Sick of Tweeting? Try One of These Twitter Alternatives!

October 19, 2010, By Christian Cawley

Twitter is a popular online service which allows users to “microblog” – basically they make statements, observations and share links in 140 characters. This doesn’t sound like much but it is a remarkably popular service, now playing host to celebrities, press agencies and even sportsmen.

It is one of the big successes of the current Internet age – but with this increase in popularity comes negativity. Along with the endless commercial interests that are gaining a foothold in Twitter to promote their latest wares, the platform has a bit of a spam problem. Basically what happens is that someone follows you and soon mentions you in one of their posts along with a shortened URL to the webpage they want you to see. This might be a legitimate site or it might be a spoofed site designed for phishing.

Either way, there are alternatives to Twitter that allow you to stick to the brief microblogging that you’re used to.

Tumblr – a Top Alternative to Twitter

It’s strange that Twitter has become so popular, and one of the main reasons for this can only have been the initial ease with which it was possible to send tweets from a mobile phone, with or without a data connection.

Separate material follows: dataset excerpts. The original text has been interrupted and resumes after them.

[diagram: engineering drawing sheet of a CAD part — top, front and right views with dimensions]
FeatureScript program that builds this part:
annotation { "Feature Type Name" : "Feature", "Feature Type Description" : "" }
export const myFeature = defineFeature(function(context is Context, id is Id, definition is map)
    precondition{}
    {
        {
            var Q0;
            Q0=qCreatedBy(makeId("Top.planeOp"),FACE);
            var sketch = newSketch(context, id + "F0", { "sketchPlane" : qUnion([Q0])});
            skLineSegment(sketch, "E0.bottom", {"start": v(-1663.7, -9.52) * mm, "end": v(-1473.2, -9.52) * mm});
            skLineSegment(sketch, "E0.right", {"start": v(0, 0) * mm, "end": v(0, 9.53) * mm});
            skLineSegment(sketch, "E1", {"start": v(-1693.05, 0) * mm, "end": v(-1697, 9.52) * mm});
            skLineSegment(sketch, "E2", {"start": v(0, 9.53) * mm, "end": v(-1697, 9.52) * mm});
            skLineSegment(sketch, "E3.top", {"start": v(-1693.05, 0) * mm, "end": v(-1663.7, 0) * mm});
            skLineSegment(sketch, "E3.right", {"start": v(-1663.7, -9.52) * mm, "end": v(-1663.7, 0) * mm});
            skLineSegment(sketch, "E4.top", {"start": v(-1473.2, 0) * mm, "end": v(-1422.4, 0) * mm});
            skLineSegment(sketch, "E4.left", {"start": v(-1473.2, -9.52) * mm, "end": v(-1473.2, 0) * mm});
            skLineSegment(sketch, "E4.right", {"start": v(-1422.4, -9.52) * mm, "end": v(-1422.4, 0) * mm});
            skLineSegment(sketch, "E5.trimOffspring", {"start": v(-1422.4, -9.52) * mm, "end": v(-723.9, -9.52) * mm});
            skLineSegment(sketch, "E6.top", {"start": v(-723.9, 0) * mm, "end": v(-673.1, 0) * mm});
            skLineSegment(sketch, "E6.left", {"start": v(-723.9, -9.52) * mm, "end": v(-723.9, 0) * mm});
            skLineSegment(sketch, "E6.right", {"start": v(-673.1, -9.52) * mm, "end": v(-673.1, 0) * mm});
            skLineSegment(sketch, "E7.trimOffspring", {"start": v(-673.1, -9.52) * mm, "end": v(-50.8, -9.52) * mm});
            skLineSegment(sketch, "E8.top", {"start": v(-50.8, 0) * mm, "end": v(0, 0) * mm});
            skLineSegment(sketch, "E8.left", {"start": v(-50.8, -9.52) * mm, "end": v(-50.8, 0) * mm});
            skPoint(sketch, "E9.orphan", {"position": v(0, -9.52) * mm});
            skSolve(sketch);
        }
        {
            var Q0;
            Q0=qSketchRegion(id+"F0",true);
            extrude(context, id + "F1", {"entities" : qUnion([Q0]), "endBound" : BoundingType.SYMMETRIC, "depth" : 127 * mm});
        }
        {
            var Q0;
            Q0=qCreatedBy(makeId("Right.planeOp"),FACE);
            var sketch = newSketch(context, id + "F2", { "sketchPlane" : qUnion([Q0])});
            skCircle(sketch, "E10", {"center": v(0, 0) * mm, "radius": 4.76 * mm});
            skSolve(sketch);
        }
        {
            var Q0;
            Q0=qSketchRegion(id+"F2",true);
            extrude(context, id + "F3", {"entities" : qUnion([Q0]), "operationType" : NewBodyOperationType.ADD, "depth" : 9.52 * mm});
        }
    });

Although Twitter is becoming more and more multimedia friendly [LINK] Tumblr has been offering this sort of functionality from the off. Signup is easy (just visit www.tumblr.com) and you can quickly add text, images, quotes, share web links, or add audio and video clips without the inconvenience of uploading to a third party website.

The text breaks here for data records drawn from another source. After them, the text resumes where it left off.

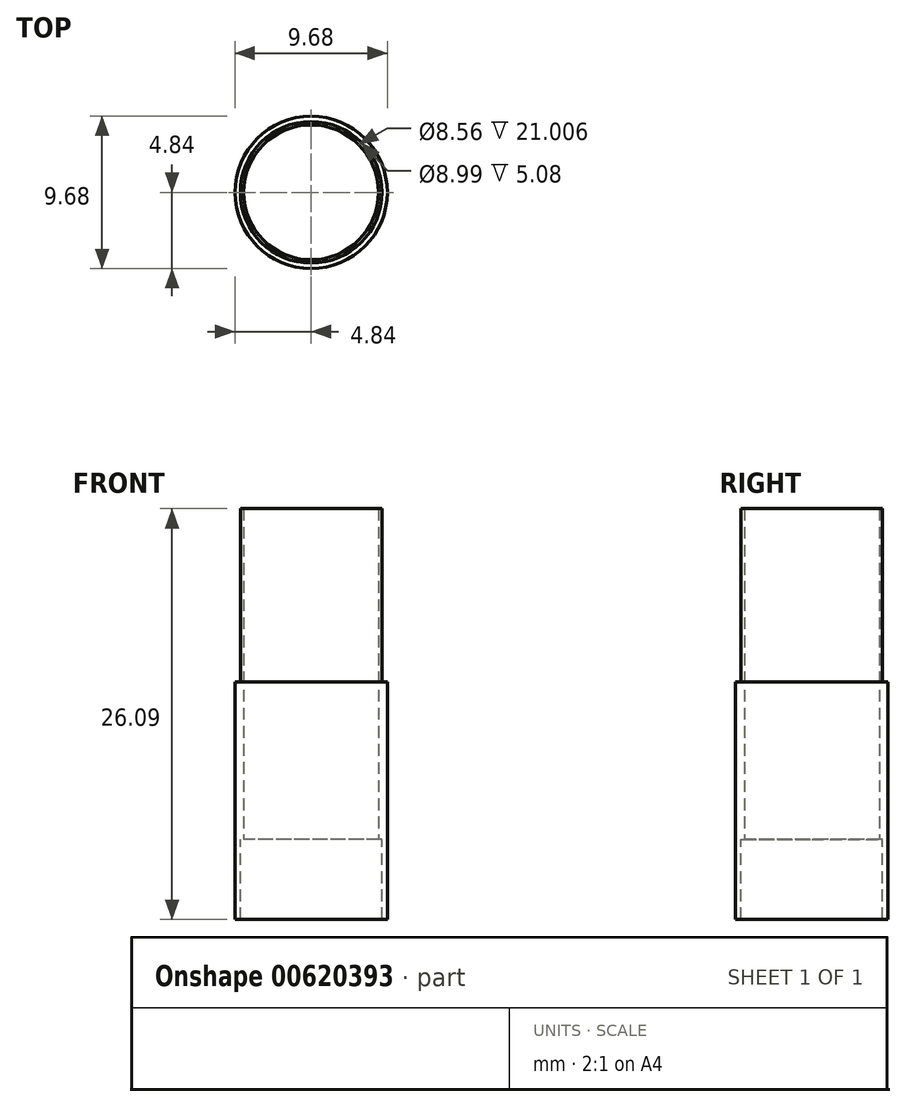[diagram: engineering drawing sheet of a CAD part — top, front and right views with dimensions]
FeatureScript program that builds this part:
annotation { "Feature Type Name" : "Feature", "Feature Type Description" : "" }
export const myFeature = defineFeature(function(context is Context, id is Id, definition is map)
    precondition{}
    {
        {
            var Q0;
            Q0=qCreatedBy(makeId("Top.planeOp"),FACE);
            var sketch = newSketch(context, id + "F0", { "sketchPlane" : qUnion([Q0])});
            skCircle(sketch, "E0", {"center": v(0, 0) * mm, "radius": 4.5 * mm});
            skCircle(sketch, "E1", {"center": v(0, 0) * mm, "radius": 4.28 * mm});
            skSolve(sketch);
        }
        {
            var Q0;
            Q0=qSketchRegion(id+"F0",true);
            extrude(context, id + "F1", {"entities" : qUnion([Q0]), "depth" : 21 * mm});
        }
        {
            var Q0;
            Q0=qCreatedBy(makeId("Top.planeOp"),FACE);
            var sketch = newSketch(context, id + "F2", { "sketchPlane" : qUnion([Q0])});
            skCircle(sketch, "E2", {"center": v(0, 0) * mm, "radius": 4.5 * mm});
            skCircle(sketch, "E3", {"center": v(0, 0) * mm, "radius": 4.84 * mm});
            skSolve(sketch);
        }
        {
            var Q0;
            Q0=qSketchRegion(id+"F2",true);
            extrude(context, id + "F3", {"entities" : qUnion([Q0]), "operationType" : NewBodyOperationType.ADD, "depth" : 10 * mm});
        }
        {
            var Q0;
            Q0=makeQuery(id+"F2.imprint","IMPRINT",FACE,{"disambiguationData":[TD([[makeQuery(id+"F2.imprint","IMPRINT",EDGE,{"derivedFrom":sQuery(id+"F2.wireOp",EDGE,"E2")}),-1.0]])]});
            extrude(context, id + "F4", {"entities" : qUnion([Q0]), "operationType" : NewBodyOperationType.ADD, "oppositeDirection" : true, "depth" : 5.08 * mm});
        }
    });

Tumblr layouts are also configurable, so unlike Twitter where they only thing you can customize is the background image, with Tumblr a variety of layouts and backgrounds can be used.

Plurk – What’s Going On?

A quite different take on the whole microblogging/Twitter method online social interaction, Plurk has an initially confusing sideways scrolling timeline.

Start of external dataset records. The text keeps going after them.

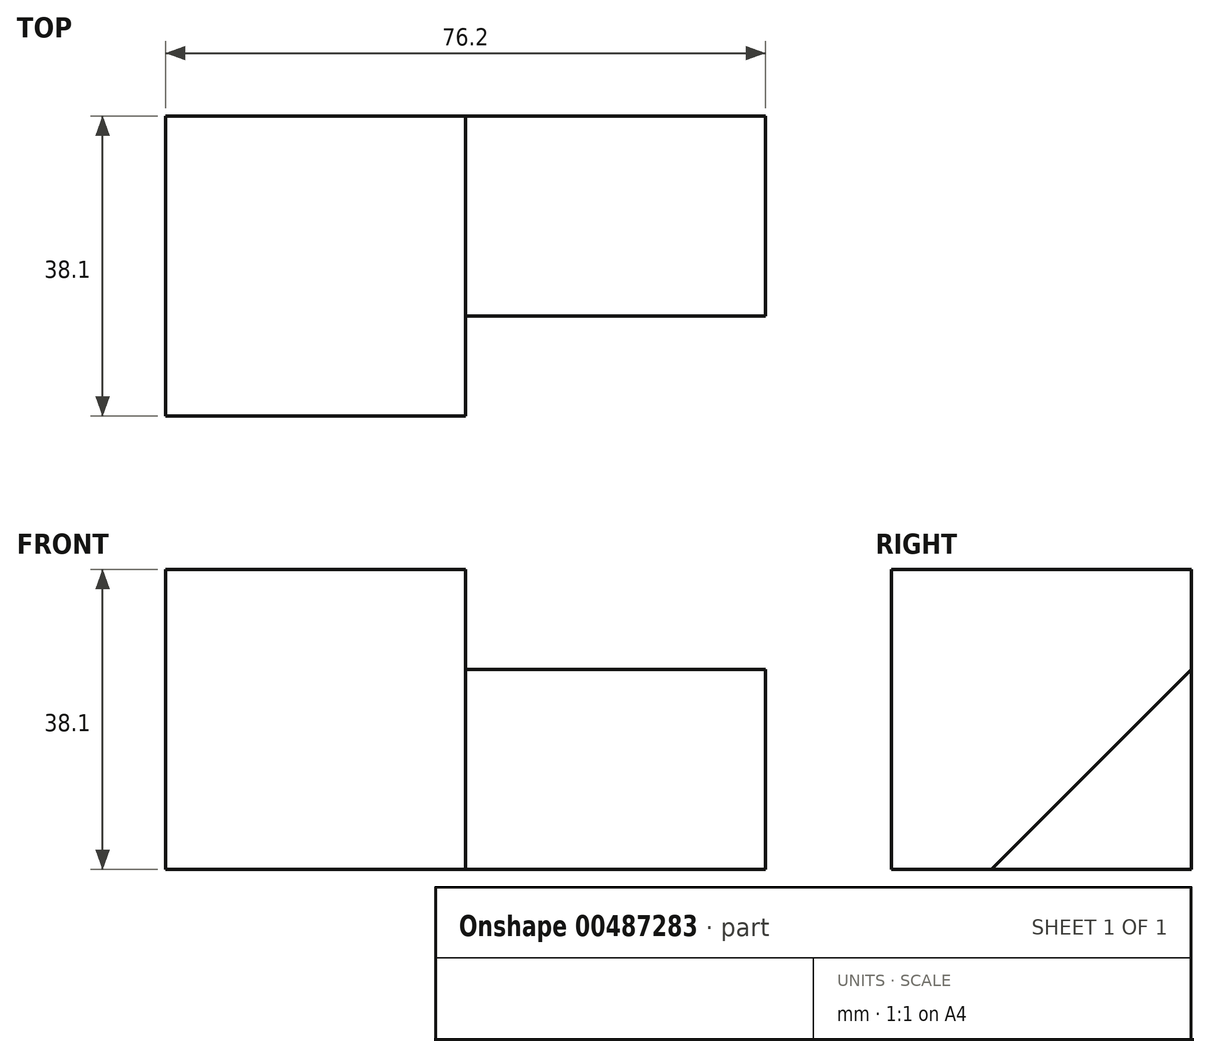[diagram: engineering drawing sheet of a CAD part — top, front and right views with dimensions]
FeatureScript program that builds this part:
annotation { "Feature Type Name" : "Feature", "Feature Type Description" : "" }
export const myFeature = defineFeature(function(context is Context, id is Id, definition is map)
    precondition{}
    {
        {
            var Q0;
            Q0=qCreatedBy(makeId("Top.planeOp"),FACE);
            var sketch = newSketch(context, id + "F0", { "sketchPlane" : qUnion([Q0])});
            skLineSegment(sketch, "E0", {"start": v(-16.25, -26.99) * mm, "end": v(21.85, -26.99) * mm});
            skLineSegment(sketch, "E1", {"start": v(21.85, -26.99) * mm, "end": v(21.85, 11.11) * mm});
            skLineSegment(sketch, "E2", {"start": v(21.85, 11.11) * mm, "end": v(-16.25, 11.11) * mm});
            skLineSegment(sketch, "E3", {"start": v(-16.25, 11.11) * mm, "end": v(-16.25, -26.99) * mm});
            skSolve(sketch);
        }
        {
            var Q0;
            Q0=makeQuery(id+"F0.imprint","IMPRINT",FACE,{"disambiguationData":[TD([[makeQuery(id+"F0.imprint","IMPRINT",EDGE,{"derivedFrom":sQuery(id+"F0.wireOp",EDGE,"E0")}),1.0]])]});
            extrude(context, id + "F1", {"entities" : qUnion([Q0]), "depth" : 38.1 * mm});
        }
        {
            var Q0;
            Q0=makeQuery(id+"F1.opExtrude","SWEPT_FACE",FACE,{"disambiguationData":[OSD([sQuery(id+"F0.wireOp",EDGE,"E1")])]});
            var sketch = newSketch(context, id + "F2", { "sketchPlane" : qUnion([Q0])});
            skLineSegment(sketch, "E4", {"start": v(11.11, 25.4) * mm, "end": v(-14.29, 0) * mm});
            skLineSegment(sketch, "E5", {"start": v(-14.29, 0) * mm, "end": v(11.11, 0) * mm});
            skLineSegment(sketch, "E6", {"start": v(11.11, 0) * mm, "end": v(11.11, 25.4) * mm});
            skSolve(sketch);
        }
        {
            var Q0;
            Q0=makeQuery(id+"F2.imprint","IMPRINT",FACE,{"disambiguationData":[TD([[makeQuery(id+"F2.imprint","IMPRINT",EDGE,{"derivedFrom":sQuery(id+"F2.wireOp",EDGE,"E4")}),1.0]])]});
            extrude(context, id + "F3", {"entities" : qUnion([Q0]), "operationType" : NewBodyOperationType.ADD, "depth" : 38.1 * mm});
        }
    });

Private “Plurks” are available, and you can also add Twitter, Yahoo and Facebook status integration to Plurk, saving you the trouble of updating these services as well. You can invite friends to use Plurk add photos and even use its search facility to find people and subjects. Like Twitter, Plurk has a variety of mobile apps supporting access to it on the move. Unlike Twitter however, Plurk can seem rather quiet; it seems to be a potentially powerful tool that without better support might end up as nothing more than a Twitter client.

Google Buzz

Relatively new from the search giants is Google Buzz, a new way to send social updates and microblogs. Whereas Twitter is limited to the old 140 characters, Google Buzz doesn’t seem to have a limit. Using Google Buzz you can add websites such as a Blogger blog or your Twitter account, saving you the time and effort of manually posting on Twitter (which if you’ve fallen out of love with it, you probably won’t be doing anyway). If you’re sticking with Twitter, your tweets will appear as updates in Google Buzz.

If you like posting images to your followers, Flickr and Picasa accounts can also be added to Google Buzz, whereas photos from your hard drive can be posted directly using Buzz.